WHAT TO PRODUCE => Your answer should consist only of the lines below from the one with "[377,221,514,240] minima==2.5.1. ->" through the one with "[251,270,850,292] _includes from", copied exactly.

SUPPLIED MATERIAL =>
================
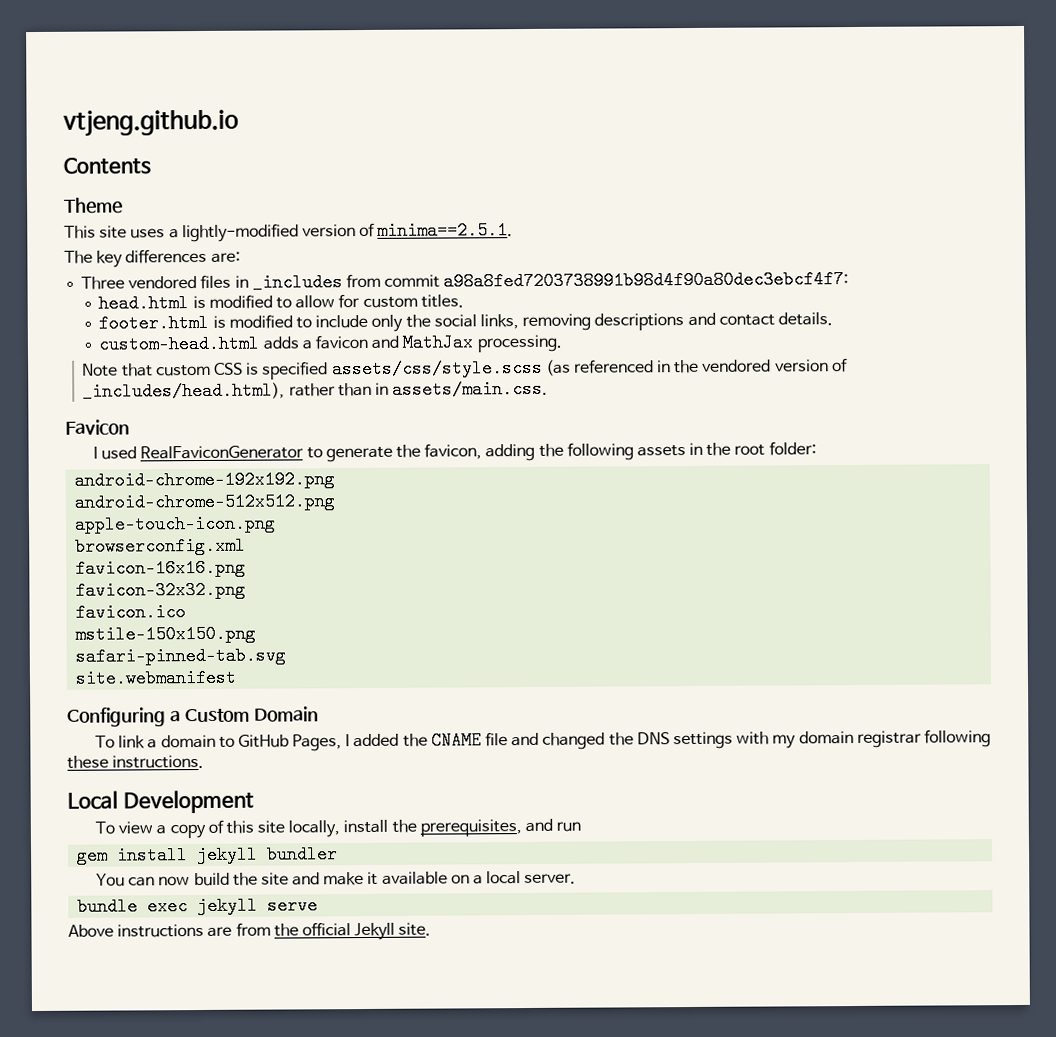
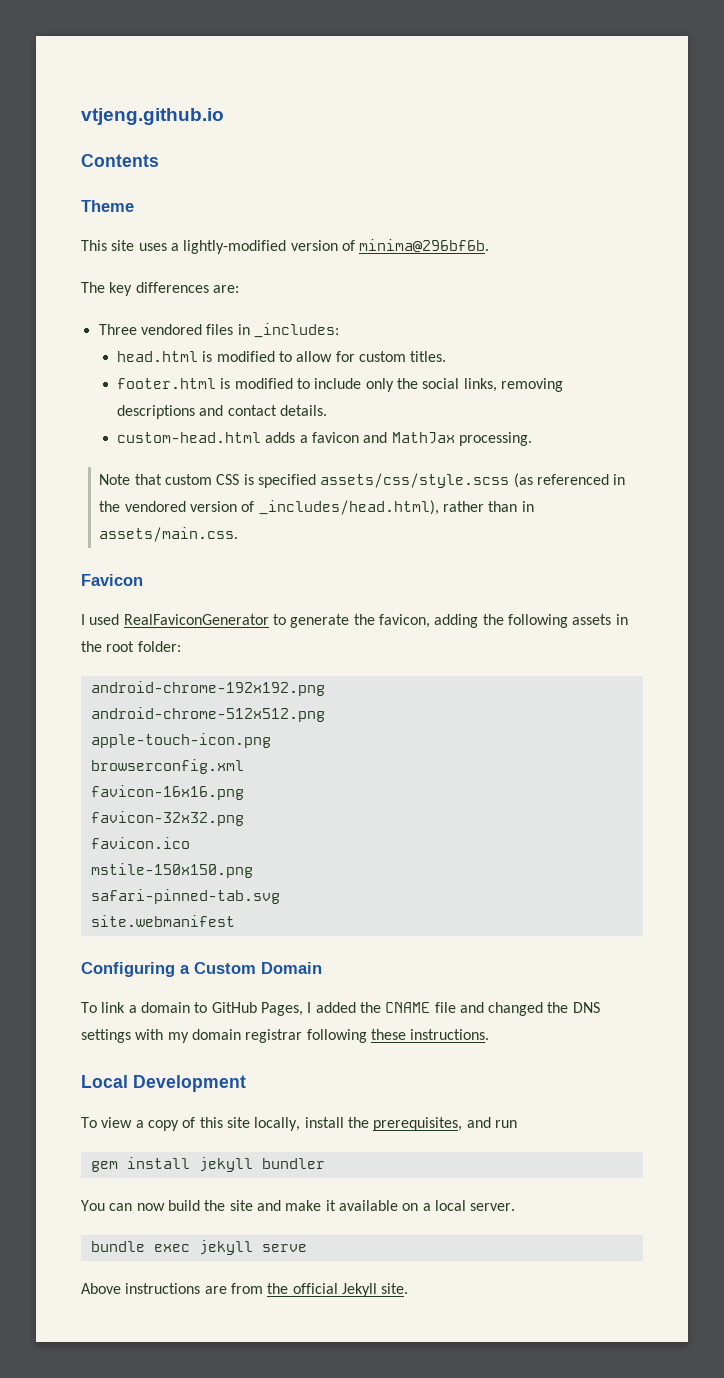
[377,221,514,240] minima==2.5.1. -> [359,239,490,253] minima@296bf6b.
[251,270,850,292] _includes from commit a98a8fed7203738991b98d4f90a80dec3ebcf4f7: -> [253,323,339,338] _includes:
================
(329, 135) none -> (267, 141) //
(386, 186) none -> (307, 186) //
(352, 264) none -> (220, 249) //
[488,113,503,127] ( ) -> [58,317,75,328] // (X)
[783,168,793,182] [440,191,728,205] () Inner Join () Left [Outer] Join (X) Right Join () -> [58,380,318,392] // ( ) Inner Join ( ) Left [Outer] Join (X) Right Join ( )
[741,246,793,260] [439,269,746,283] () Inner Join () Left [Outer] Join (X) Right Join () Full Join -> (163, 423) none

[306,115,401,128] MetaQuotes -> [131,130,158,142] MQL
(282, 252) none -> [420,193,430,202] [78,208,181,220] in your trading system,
================
TASK RESPONSE =>
[377,221,514,240] minima==2.5.1. -> [359,239,490,253] minima@296bf6b.
[251,270,850,292] _includes from commit a98a8fed7203738991b98d4f90a80dec3ebcf4f7: -> [253,323,339,338] _includes:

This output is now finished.